--- EXTRACT Enclosed Below ---

Rapidly rising inflation in the U.S. is bound to slow soon — if just because the cost of used cars and trucks can’t keep rising astronomically.
Used-vehicle prices soared by 10.5% in June, following similarly strong gains of 7.3% in May and 10% in April. The increase in June was the biggest since the government began keeping track in the first year of Dwight Eisenhower’s presidency in 1953.
Here’s another shocker: In both June and April, the spike in used-vehicle prices accounted for about one-third of the overall increase in the cost of living.
Just how unusual is this?
In the first six months of 2021, the cost of used cars and trucks has soared by 32%. By contrast, their prices fell by an average of 0.6% a year from 2009 to 2019.
The cost of used vehicles has skyrocketed because of an unusual combination of high demand and low supply brought on by the pandemic. This mismatch is sure to fade as the economy recovers.
Indeed, a closely followed industry measure of wholesale used-car prices fell in June after four straight months of record increases.

--- End of Enclosed EXTRACT ---
--- SUPPLIED INFORMATION Enclosed Below ---

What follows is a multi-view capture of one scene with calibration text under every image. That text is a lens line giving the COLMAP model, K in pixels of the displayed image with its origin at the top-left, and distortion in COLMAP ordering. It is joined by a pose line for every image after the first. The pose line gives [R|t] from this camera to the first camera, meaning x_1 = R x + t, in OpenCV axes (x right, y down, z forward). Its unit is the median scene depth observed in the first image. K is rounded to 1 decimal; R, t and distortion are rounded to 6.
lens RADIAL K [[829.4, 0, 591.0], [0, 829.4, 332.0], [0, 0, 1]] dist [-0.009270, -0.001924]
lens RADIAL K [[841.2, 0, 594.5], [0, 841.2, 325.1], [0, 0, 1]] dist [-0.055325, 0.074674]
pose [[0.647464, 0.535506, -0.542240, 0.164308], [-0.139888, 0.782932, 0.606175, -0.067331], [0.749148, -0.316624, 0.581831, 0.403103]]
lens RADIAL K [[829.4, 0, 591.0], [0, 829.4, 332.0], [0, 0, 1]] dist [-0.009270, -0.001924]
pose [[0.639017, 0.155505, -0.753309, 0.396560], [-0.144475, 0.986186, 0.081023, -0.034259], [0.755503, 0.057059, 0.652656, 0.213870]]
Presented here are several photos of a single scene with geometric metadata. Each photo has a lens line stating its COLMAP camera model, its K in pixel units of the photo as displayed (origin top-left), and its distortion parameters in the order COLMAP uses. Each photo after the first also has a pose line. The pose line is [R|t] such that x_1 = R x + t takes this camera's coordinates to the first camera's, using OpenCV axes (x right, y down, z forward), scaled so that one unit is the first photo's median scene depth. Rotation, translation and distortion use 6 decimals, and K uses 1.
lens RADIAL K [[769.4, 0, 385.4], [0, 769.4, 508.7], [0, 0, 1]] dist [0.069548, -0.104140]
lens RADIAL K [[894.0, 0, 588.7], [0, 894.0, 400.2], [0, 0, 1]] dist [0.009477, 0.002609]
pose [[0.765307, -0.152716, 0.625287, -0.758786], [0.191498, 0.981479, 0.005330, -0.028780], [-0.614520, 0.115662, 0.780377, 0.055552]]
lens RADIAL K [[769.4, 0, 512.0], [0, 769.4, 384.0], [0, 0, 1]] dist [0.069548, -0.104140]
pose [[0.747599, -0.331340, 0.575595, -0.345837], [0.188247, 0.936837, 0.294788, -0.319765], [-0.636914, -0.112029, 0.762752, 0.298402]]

--- End of Enclosed SUPPLIED INFORMATION ---

▶ _WHAT TO DO_:
1. List every percentage figure given in the article on used-vehicle prices.
2. Rewrite the paragraph of the article on used-vehicle prices that begins "Used-vehicle prices soared" as a short bulleted list that keeps its main facts.
3. Echo the article on used-vehicle prices word for word, starting at "Here’s another shocker: In" and ending at "cost of living.".

▶ _SOLUTIONS FOR EACH TASK_:
1. 10.5%, 7.3%, 10%, 32%, 0.6%

2.
- June: used-vehicle prices rose 10.5%.
- May: they rose 7.3%.
- April: they rose 10%.
- The June increase was the largest since the government began tracking in 1953.

3.
Here’s another shocker: In both June and April, the spike in used-vehicle prices accounted for about one-third of the overall increase in the cost of living.